__EXTRAIT DE PAGE__
──────────────────────────────

Une semaine après l'accident provoqué par l'humoriste Pierre Palmade sous l'emprise de la cocaïne, le ministre de l'Intérieur a déclaré vouloir le retrait automatique des 12 points du permis en cas de conduite sous stupéfiants. Une proposition qui ne fait pas l'unanimité, nous explique un spécialiste du droit routier.
"Je propose le retrait des douze points du permis de conduire pour toute personne qui conduit alors qu'elle a consommé de la drogue", a déclaré Gérald Darmanin dans une interview au Journal du dimanche, le 19 février. Actuellement, la perte du permis n'est automatique qu'en cas de récidive.
Selon le ministre, cette mesure forte, accompagnée d'une augmentation des contrôles, permettraient de limiter cette infraction préoccupante pour la sécurité routière. Une annonce saluée par la Ligue contre la violence routière.
Mais pour Antoine Régley, avocat au barreau de Lille spécialiste du droit routier, c'est "une fausse bonne idée".
Peu dissuasif
Spécialisé dans la défense des victimes de la route, Antoine Régley est pour tout initiative "qui va dans le sens de la sécurité routière". Mais pour lui, cette proposition "ne paraît pas du tout dissuasive".
On se rend compte que la sanction ne fait pas peur à grand monde.
Antoine RégleyFrance 3 Lille
"Justement le problème des stupéfiants, particulièrement la cocaïne, c'est qu'on se croit tout puissant, décrit-il. Quand celui qui a consommé des stupéfiants va prendre le volant, il ne va pas penser à Gérald Darmanin et les 12 points qu'il peut perdre."
Droit à l'erreur
Autre critique de l'idée de Gérald Darmanin : la sanction automatique dès le premier délit ne laisse pas le droit à l'erreur.

──────────────────────────────

__Éléments de données__
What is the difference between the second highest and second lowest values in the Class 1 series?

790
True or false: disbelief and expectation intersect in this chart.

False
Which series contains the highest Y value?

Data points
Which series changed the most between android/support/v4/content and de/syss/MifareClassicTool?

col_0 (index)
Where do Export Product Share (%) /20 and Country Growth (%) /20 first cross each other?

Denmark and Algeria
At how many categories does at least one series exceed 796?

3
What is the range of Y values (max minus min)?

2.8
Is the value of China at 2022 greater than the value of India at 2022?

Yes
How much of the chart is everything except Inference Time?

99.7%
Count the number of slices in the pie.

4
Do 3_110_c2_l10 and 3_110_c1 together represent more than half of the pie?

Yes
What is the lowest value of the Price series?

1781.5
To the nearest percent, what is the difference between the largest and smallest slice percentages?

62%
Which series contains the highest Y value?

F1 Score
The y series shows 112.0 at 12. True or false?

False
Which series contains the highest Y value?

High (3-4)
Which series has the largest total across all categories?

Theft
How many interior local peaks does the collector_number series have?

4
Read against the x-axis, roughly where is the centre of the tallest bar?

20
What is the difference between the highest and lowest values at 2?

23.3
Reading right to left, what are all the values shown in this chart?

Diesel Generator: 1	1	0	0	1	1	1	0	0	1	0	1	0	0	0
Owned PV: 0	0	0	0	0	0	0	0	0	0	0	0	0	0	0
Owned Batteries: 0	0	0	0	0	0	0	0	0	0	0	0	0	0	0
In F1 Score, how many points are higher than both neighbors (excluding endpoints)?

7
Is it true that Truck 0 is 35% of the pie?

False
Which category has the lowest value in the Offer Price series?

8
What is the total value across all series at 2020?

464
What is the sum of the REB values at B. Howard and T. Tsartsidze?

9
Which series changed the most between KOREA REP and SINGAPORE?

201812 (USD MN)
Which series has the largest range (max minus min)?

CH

──────────────────────────────

__CONSIGNE__
D'après l'article sur le retrait des points du permis, dans quel cas la perte du permis est-elle automatique aujourd'hui ?

__RÉPONSE__
En cas de récidive.